‘Hey Huma, what’s up?’: Kellyanne Conway recalls ‘David…Goliath’ moment when Hillary conceded

by WorldTribune Staff, March 19, 2017

In the early morning hours after a long election night, Trump campaign manager Kellyanne Conway said she received a call from the Clinton campaign that Team Hillary only a day earlier seemed confident would never happen.

“I look down – literally it was like a movie – my phone is ringing and it said “Huma Abedin” [Clinton’s longtime aide]. And I said, “Hey, Huma. What’s up?” Conway recalled during a talk at the National Review Institute’s Ideas Summit in Washington on March 17.

Kellyanne Conway

“And she’s absolutely lovely, she really is. And she’s like ‘Hi Kellyanne, Secretary Clinton would like to speak to Mr. Trump.’ ” And I said, “Now?” And she said, “Is he available?” And I said, “We’re very available!”

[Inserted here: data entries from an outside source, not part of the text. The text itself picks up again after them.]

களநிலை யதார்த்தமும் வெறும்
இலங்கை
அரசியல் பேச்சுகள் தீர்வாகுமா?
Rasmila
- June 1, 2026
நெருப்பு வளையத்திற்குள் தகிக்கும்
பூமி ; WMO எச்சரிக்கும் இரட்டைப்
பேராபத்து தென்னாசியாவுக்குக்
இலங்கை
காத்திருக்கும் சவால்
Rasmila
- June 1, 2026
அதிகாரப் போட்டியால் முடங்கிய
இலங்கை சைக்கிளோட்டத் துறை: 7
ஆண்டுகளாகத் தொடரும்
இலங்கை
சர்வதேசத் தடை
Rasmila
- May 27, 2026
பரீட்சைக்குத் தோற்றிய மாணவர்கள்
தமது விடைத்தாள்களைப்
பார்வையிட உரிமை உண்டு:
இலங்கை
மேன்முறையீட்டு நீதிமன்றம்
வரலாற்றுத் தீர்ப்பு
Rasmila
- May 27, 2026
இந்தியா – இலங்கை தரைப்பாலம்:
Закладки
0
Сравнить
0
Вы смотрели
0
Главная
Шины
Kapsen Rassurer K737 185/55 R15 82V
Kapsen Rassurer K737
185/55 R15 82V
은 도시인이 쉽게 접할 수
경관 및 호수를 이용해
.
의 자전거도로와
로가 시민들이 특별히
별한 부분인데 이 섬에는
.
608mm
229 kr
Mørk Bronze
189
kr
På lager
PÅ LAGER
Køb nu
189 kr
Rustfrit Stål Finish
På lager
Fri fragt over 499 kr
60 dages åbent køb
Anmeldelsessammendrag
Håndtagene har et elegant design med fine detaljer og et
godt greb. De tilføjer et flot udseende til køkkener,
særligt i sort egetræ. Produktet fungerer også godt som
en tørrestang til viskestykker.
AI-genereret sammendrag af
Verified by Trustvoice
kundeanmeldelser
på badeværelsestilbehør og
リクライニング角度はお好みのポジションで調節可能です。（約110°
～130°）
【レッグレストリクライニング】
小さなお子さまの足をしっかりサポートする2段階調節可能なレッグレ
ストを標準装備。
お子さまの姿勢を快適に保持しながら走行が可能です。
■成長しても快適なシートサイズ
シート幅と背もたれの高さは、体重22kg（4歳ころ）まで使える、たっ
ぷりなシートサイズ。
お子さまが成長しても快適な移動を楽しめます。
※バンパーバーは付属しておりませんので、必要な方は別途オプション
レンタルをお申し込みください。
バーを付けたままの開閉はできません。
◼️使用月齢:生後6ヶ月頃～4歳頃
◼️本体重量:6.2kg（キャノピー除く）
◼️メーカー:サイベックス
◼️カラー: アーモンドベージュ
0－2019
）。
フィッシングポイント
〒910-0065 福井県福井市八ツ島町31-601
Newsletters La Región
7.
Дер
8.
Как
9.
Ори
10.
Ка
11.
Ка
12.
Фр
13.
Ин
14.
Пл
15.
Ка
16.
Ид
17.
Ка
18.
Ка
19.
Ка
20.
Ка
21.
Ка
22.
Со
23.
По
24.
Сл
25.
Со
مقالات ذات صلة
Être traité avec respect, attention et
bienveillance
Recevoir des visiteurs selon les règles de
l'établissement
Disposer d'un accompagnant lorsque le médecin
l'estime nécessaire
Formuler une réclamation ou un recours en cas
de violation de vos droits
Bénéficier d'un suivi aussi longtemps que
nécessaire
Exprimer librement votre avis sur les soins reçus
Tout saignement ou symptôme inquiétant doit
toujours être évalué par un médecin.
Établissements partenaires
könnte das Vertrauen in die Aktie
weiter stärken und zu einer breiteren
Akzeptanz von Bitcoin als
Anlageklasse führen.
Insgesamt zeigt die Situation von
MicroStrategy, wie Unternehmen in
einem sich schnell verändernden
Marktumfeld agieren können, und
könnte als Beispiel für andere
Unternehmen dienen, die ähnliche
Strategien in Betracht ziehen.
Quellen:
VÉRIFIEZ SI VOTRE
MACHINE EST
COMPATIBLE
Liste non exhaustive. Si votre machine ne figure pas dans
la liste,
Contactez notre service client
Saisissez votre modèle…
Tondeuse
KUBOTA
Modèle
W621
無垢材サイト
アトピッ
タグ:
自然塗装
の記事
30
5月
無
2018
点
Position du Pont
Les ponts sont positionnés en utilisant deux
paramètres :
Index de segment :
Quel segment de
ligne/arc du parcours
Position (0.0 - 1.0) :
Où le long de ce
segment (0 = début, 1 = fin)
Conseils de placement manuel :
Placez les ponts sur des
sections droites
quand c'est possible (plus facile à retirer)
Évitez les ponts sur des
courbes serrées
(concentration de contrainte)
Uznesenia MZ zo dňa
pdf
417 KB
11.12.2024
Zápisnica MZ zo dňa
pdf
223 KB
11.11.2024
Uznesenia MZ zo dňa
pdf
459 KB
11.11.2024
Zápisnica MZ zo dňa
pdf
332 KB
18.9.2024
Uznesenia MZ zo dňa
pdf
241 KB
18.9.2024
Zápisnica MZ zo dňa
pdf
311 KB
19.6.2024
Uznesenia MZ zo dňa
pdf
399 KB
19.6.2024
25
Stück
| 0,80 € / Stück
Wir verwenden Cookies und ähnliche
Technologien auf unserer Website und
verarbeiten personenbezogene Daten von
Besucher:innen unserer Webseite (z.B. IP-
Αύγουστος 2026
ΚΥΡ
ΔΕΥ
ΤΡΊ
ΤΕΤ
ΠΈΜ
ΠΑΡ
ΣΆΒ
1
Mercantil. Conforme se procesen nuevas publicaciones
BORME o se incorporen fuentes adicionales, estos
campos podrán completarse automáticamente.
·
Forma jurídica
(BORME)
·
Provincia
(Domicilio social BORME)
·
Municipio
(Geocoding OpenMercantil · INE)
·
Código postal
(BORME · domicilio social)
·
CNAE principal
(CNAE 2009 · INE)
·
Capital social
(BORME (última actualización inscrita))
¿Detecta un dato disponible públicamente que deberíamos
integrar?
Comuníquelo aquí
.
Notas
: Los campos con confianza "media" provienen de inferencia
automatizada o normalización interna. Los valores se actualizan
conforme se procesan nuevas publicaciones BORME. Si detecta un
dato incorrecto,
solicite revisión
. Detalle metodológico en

“And I handed [Trump] the phone. My husband took a screenshot of that – at 2:30 a.m. I handed him the phone and he and Vice President Pence and their wives were there and the rest is history.

“So that was just really a remarkable moment and I think it was a remarkable moment for anybody, any David fighting a Goliath, frankly,” Conway said.

President Donald Trump’s campaign manager, now a top adviser in the new administration, said that the night before the election, she and Clinton’s team spoke over email about when the concession call would happen.

“Robby Mook (Clinton’s campaign manager) had agreed the night before through an email to me that within 15 minutes of the AP calling the race for Secretary Clinton, they would wait 15 minutes and then she would take to the podium and declare victory,” Conway said.

“So he was basically saying that you have 15 minutes for Mr. Trump to get out there [and give a concession speech] or she’s going to declare victory either way.

“And then he said in the event that Mr. Trump wins, Secretary Clinton will call him within 15 minutes of the AP,” Conway said with a wink, implying that Clinton staffers were confident their boss would win.

Following the concession call from Clinton, Trump gave his victory speech – marking a break with tradition since the loser of the race usually gives a concession speech first.